Sunday, December 11, 2022

Cabinet of mysteries


 The box, grimy with dust and crushed on one edge, must have been sitting on a shelf in my father's garage for a number of decades. It looked like the kind of box that had been made in the 70s and sold at Hill's Stationery shop: sturdy, with a glued-on label that affirmed its contents had once been a raft of business-sized envelopes. Yellowed by time, the container was thicker and sturdier than its modern counterpart. It was something any generation might frugally repurpose. But it had clearly outlived its usefulness.


As if it knew my plans, the box wouldn't budge when I tried to slide it toward me. A task I had assumed would take only a minimal effort before I could inspect what was inside and unceremoniously pitch it and its contents into the great beyond. Which, for my purposes, was a forty-thousand-yard dumpster I'd rented to haul away all the things my father had owned that had somehow avoided eviction all these years. I increased pressure, and the box suddenly came loose, bringing with it a chip of paint from the shelf where it had stuck.

When I tipped up the lid, I found a leather-bound book tooled with flowers and smelling of age and must.

The book held sepia-toned photographs affixed to cards ... professional portraits, some of which bore the imprint of studios with Spindle and Collar City addresses. Someone had carefully inserted each photograph into the ornate windows of album's thick pages. They seemed remarkably preserved despite the fact that some had shifted over the years, their edges out of alignment, where they'd come unglued.

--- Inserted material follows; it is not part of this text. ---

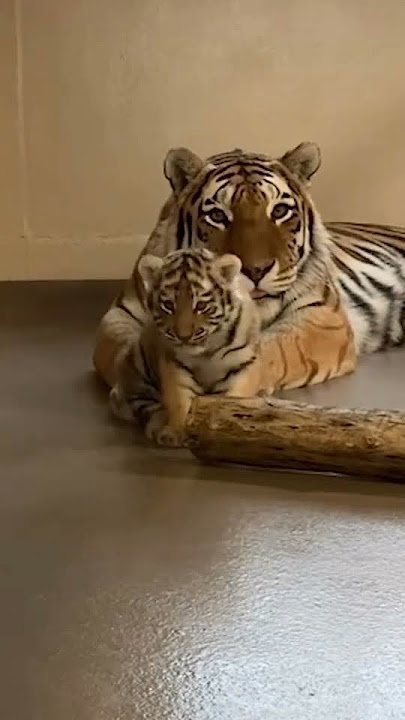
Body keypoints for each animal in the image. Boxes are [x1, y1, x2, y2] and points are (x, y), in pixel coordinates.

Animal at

Known as Cabinet Cards, (I learned from Wikipedia) this style of photography hit the height of its popularity in the 1880s and 90s. And, as the name implies, were intended for display inside glass curio cabinets. The cards, however, fell out of favor by the 1920s once consumer market cameras and mass-produced picture postcards came on the scene.

As I flipped through the book, I met some unfamiliar faces: Men with wild hair and even wilder beards, the cut of their clothes suggested they were professionals, although some wore the garments of the priesthood; Women of all ages, some looking dour as they perched on the edge of an ornate settee, while others gazed sweetly into the camera as they stood wasp-waisted in layered skirts; One person, sitting ramrod straight, donning tartan togs and a high-tufted hairdo, defied gender typing. There were even a few children: girls with their long hair in bows, wearing straight-line dresses that reached their ankles.

As I continued to study the faces, it seemed entirely possible that at least some of these beautiful Victorian strangers had come from the old country only by mail. Perhaps, they were tucked into letters and sent by airmail half a world away. Just like my father's sister reported to have seen herself and her siblings on a mantle in Ireland when she made a pilgrimage there to meet our Irish cousins. Like these images those real-life relatives were essentially strangers she only knew about from reading letters traded between her late parents and theirs.

My aunt didn’t recognize anyone either. Nor did anyone in my mother's branch of the family.

Perhaps it was just a silent hobby of someone now long departed; A collection of paper wonders that would take up space on a shelf (albeit in a newer shoebox) destined to confound its next discoverer. A mystery worth living on in posterity.